On returning to London he became part of Peoples Liberation Music group with Laurie Scott Baker, John Marcangelo, Vicky Silva, Hugh Shrapnel, Keith Rowe and others, which was developing music to serve the people's movement participating musically in many of the current issues of the day.

At the same time he was analyzing with other scratch members writing articles looking at the state of music and what he had been doing previously which were put together in a criticism of his own work together with that of Stockhausen and Cage in a book, Stockhausen Serves Imperialism.
"I had been part of the 'school of Stockhausen 'from about 56-60, working as Stockhausen's assistant and collaborating with him on a giant choral and orchestral work. From 58-68 I was also part of the 'school of Cage' and throughtout the sixties I had energetically propagated, through broadcasts, concerts and articles in the press, the work of both composers. This was a bad thing and I will not offer excuses for it..."

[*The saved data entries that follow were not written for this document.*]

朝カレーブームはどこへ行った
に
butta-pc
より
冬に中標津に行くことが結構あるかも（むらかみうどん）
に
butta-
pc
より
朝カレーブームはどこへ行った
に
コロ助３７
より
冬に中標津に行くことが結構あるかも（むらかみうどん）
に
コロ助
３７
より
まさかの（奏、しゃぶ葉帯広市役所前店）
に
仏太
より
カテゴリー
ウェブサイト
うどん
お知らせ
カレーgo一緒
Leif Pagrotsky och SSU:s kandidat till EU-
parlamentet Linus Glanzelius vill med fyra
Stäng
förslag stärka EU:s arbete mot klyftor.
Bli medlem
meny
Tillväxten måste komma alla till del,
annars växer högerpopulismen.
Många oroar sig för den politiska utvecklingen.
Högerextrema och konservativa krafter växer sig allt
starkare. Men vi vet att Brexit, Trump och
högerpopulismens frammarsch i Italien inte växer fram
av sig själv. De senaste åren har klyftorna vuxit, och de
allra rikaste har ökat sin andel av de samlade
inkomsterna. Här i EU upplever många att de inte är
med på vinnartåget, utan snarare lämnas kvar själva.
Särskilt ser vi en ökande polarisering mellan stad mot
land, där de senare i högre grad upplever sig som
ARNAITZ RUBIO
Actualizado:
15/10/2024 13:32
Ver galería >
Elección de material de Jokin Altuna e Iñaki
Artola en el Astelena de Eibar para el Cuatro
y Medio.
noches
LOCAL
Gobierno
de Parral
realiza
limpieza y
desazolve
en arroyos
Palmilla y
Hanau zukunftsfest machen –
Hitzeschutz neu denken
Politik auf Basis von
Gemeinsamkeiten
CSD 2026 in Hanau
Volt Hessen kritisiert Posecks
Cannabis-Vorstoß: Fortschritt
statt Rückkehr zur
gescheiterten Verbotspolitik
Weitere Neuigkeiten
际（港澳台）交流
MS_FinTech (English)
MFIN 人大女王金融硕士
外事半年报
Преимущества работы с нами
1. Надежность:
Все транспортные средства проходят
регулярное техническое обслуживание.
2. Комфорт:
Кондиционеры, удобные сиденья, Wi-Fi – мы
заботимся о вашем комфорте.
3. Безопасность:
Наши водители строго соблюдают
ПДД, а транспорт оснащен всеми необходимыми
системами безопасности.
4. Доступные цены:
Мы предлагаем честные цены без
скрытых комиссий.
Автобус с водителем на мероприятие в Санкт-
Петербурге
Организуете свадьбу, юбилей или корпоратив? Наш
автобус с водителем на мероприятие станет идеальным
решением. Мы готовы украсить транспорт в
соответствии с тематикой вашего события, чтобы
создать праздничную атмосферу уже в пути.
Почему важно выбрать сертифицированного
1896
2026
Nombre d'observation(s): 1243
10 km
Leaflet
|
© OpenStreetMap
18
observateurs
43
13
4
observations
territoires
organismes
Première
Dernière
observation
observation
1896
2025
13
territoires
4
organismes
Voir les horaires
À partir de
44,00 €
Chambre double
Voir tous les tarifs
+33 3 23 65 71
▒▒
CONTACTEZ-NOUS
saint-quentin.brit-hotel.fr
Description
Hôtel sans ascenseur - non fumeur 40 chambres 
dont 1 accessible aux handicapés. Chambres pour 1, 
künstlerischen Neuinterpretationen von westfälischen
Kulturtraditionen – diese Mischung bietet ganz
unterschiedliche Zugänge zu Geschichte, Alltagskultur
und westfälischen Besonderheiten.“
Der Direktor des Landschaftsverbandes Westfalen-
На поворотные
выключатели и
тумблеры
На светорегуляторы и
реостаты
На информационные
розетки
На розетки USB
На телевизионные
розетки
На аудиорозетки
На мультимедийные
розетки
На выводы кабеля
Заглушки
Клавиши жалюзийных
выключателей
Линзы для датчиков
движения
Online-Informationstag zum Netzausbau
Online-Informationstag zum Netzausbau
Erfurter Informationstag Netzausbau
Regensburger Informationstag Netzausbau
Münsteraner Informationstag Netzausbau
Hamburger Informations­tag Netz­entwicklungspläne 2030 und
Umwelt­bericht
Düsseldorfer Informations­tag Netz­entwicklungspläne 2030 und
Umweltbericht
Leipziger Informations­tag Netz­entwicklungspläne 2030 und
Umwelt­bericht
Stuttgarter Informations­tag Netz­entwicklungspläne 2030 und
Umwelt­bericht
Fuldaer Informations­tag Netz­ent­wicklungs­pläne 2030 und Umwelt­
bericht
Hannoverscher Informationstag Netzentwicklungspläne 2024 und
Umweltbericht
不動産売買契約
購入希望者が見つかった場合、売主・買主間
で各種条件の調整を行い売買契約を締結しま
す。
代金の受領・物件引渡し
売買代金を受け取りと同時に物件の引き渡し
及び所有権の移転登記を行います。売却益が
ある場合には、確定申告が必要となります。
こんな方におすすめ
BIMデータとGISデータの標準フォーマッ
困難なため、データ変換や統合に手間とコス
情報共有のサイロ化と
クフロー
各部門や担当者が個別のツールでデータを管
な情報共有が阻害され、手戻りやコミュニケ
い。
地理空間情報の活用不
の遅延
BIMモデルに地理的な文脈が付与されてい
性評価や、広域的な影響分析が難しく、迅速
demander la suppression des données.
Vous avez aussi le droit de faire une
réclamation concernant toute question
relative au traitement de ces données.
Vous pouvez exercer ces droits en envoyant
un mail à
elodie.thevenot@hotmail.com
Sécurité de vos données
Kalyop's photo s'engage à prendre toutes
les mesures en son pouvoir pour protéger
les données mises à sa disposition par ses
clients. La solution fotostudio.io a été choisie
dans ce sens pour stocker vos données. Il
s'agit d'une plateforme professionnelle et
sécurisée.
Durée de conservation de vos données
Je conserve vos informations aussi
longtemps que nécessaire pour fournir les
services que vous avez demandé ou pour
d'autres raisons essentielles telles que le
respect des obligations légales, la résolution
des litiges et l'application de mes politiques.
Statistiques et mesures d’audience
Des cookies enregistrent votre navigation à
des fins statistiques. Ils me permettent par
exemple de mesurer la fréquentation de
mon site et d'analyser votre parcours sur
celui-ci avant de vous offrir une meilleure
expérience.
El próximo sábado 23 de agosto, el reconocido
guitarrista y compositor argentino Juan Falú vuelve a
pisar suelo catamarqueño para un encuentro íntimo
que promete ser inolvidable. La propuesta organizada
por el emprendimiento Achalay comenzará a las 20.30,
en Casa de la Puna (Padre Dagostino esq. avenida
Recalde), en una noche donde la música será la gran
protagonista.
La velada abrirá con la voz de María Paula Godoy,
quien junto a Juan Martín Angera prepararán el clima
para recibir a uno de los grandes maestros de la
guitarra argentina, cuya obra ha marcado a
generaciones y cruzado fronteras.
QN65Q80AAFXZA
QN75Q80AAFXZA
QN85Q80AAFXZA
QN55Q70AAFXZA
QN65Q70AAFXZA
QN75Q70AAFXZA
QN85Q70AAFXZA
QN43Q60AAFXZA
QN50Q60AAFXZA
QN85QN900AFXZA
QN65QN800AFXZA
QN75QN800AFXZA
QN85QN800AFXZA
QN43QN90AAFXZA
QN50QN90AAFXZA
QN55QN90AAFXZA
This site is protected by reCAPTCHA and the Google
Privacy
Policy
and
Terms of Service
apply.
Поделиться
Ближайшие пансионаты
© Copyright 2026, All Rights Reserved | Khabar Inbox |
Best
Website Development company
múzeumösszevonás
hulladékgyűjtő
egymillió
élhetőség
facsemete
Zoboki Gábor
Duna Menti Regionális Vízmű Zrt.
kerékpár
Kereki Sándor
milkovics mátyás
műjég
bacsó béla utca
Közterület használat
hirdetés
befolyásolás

He was working as a researcher and also running a class, Songs for Our Society at Goldsmiths, together with lecturing both in Britain and abroad. During this period he became more involved and active politically, was active in the formation of the Progressive Cultural Association in 1976 from many artists, musicians and actors. He became its secretary.

He was a founder member of the Revolutionary Communist Party of Britain (Marxist-Leninist) 1979. He had just initiated work in Britain on the Second International Sports and Cultural Festival which was held during 1982, and had begun a Masters Degree in Musical Analysis at King's College London when he was tragically killed on the 13th December 1981 by a hit and run driver near his home in Leyton, East London.

Cornelius was widely known in Britain and throughout the world not only for his avant-garde compositions but also as a political composer and for his position in contemporary music.